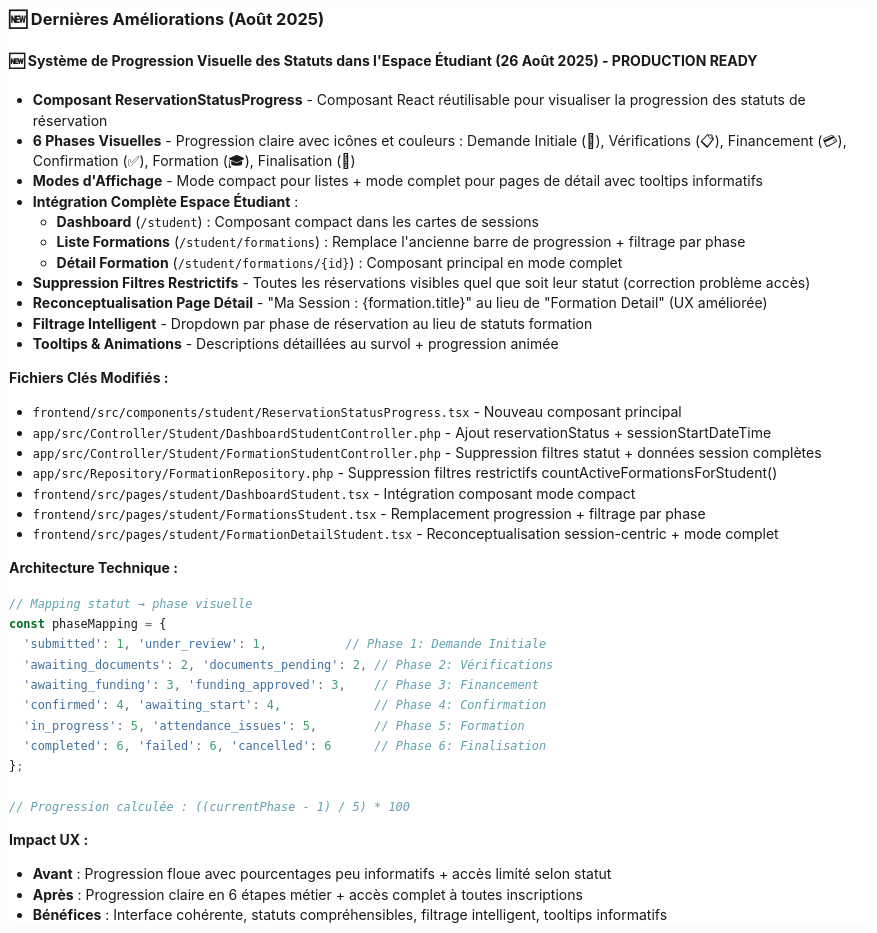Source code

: ### 🆕 Dernières Améliorations (Août 2025)

#### **🆕 Système de Progression Visuelle des Statuts dans l'Espace Étudiant (26 Août 2025) - PRODUCTION READY**
- **Composant ReservationStatusProgress** - Composant React réutilisable pour visualiser la progression des statuts de réservation
- **6 Phases Visuelles** - Progression claire avec icônes et couleurs : Demande Initiale (📝), Vérifications (📋), Financement (💳), Confirmation (✅), Formation (🎓), Finalisation (🏁)
- **Modes d'Affichage** - Mode compact pour listes + mode complet pour pages de détail avec tooltips informatifs
- **Intégration Complète Espace Étudiant** :
  - **Dashboard** (`/student`) : Composant compact dans les cartes de sessions
  - **Liste Formations** (`/student/formations`) : Remplace l'ancienne barre de progression + filtrage par phase
  - **Détail Formation** (`/student/formations/{id}`) : Composant principal en mode complet
- **Suppression Filtres Restrictifs** - Toutes les réservations visibles quel que soit leur statut (correction problème accès)
- **Reconceptualisation Page Détail** - "Ma Session : {formation.title}" au lieu de "Formation Detail" (UX améliorée)
- **Filtrage Intelligent** - Dropdown par phase de réservation au lieu de statuts formation
- **Tooltips & Animations** - Descriptions détaillées au survol + progression animée

**Fichiers Clés Modifiés :**
- `frontend/src/components/student/ReservationStatusProgress.tsx` - Nouveau composant principal
- `app/src/Controller/Student/DashboardStudentController.php` - Ajout reservationStatus + sessionStartDateTime
- `app/src/Controller/Student/FormationStudentController.php` - Suppression filtres statut + données session complètes
- `app/src/Repository/FormationRepository.php` - Suppression filtres restrictifs countActiveFormationsForStudent()
- `frontend/src/pages/student/DashboardStudent.tsx` - Intégration composant mode compact
- `frontend/src/pages/student/FormationsStudent.tsx` - Remplacement progression + filtrage par phase
- `frontend/src/pages/student/FormationDetailStudent.tsx` - Reconceptualisation session-centric + mode complet

**Architecture Technique :**
```typescript
// Mapping statut → phase visuelle
const phaseMapping = {
  'submitted': 1, 'under_review': 1,           // Phase 1: Demande Initiale
  'awaiting_documents': 2, 'documents_pending': 2, // Phase 2: Vérifications
  'awaiting_funding': 3, 'funding_approved': 3,    // Phase 3: Financement
  'confirmed': 4, 'awaiting_start': 4,             // Phase 4: Confirmation
  'in_progress': 5, 'attendance_issues': 5,        // Phase 5: Formation
  'completed': 6, 'failed': 6, 'cancelled': 6      // Phase 6: Finalisation
};

// Progression calculée : ((currentPhase - 1) / 5) * 100
```

**Impact UX :**
- **Avant** : Progression floue avec pourcentages peu informatifs + accès limité selon statut
- **Après** : Progression claire en 6 étapes métier + accès complet à toutes inscriptions
- **Bénéfices** : Interface cohérente, statuts compréhensibles, filtrage intelligent, tooltips informatifs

============

*WHAT YOU NEED TO DO*.
Without the images, output all the entries exactly as they stand.

*EXERCISE SOLUTION*.
Source code

: ### 🆕 Dernières Améliorations (Août 2025)

#### **🆕 Système de Progression Visuelle des Statuts dans l'Espace Étudiant (26 Août 2025) - PRODUCTION READY**
- **Composant ReservationStatusProgress** - Composant React réutilisable pour visualiser la progression des statuts de réservation
- **6 Phases Visuelles** - Progression claire avec icônes et couleurs : Demande Initiale (📝), Vérifications (📋), Financement (💳), Confirmation (✅), Formation (🎓), Finalisation (🏁)
- **Modes d'Affichage** - Mode compact pour listes + mode complet pour pages de détail avec tooltips informatifs
- **Intégration Complète Espace Étudiant** :
  - **Dashboard** (`/student`) : Composant compact dans les cartes de sessions
  - **Liste Formations** (`/student/formations`) : Remplace l'ancienne barre de progression + filtrage par phase
  - **Détail Formation** (`/student/formations/{id}`) : Composant principal en mode complet
- **Suppression Filtres Restrictifs** - Toutes les réservations visibles quel que soit leur statut (correction problème accès)
- **Reconceptualisation Page Détail** - "Ma Session : {formation.title}" au lieu de "Formation Detail" (UX améliorée)
- **Filtrage Intelligent** - Dropdown par phase de réservation au lieu de statuts formation
- **Tooltips & Animations** - Descriptions détaillées au survol + progression animée

**Fichiers Clés Modifiés :**
- `frontend/src/components/student/ReservationStatusProgress.tsx` - Nouveau composant principal
- `app/src/Controller/Student/DashboardStudentController.php` - Ajout reservationStatus + sessionStartDateTime
- `app/src/Controller/Student/FormationStudentController.php` - Suppression filtres statut + données session complètes
- `app/src/Repository/FormationRepository.php` - Suppression filtres restrictifs countActiveFormationsForStudent()
- `frontend/src/pages/student/DashboardStudent.tsx` - Intégration composant mode compact
- `frontend/src/pages/student/FormationsStudent.tsx` - Remplacement progression + filtrage par phase
- `frontend/src/pages/student/FormationDetailStudent.tsx` - Reconceptualisation session-centric + mode complet

**Architecture Technique :**
```typescript
// Mapping statut → phase visuelle
const phaseMapping = {
  'submitted': 1, 'under_review': 1,           // Phase 1: Demande Initiale
  'awaiting_documents': 2, 'documents_pending': 2, // Phase 2: Vérifications
  'awaiting_funding': 3, 'funding_approved': 3,    // Phase 3: Financement
  'confirmed': 4, 'awaiting_start': 4,             // Phase 4: Confirmation
  'in_progress': 5, 'attendance_issues': 5,        // Phase 5: Formation
  'completed': 6, 'failed': 6, 'cancelled': 6      // Phase 6: Finalisation
};

// Progression calculée : ((currentPhase - 1) / 5) * 100
```

**Impact UX :**
- **Avant** : Progression floue avec pourcentages peu informatifs + accès limité selon statut
- **Après** : Progression claire en 6 étapes métier + accès complet à toutes inscriptions
- **Bénéfices** : Interface cohérente, statuts compréhensibles, filtrage intelligent, tooltips informatifs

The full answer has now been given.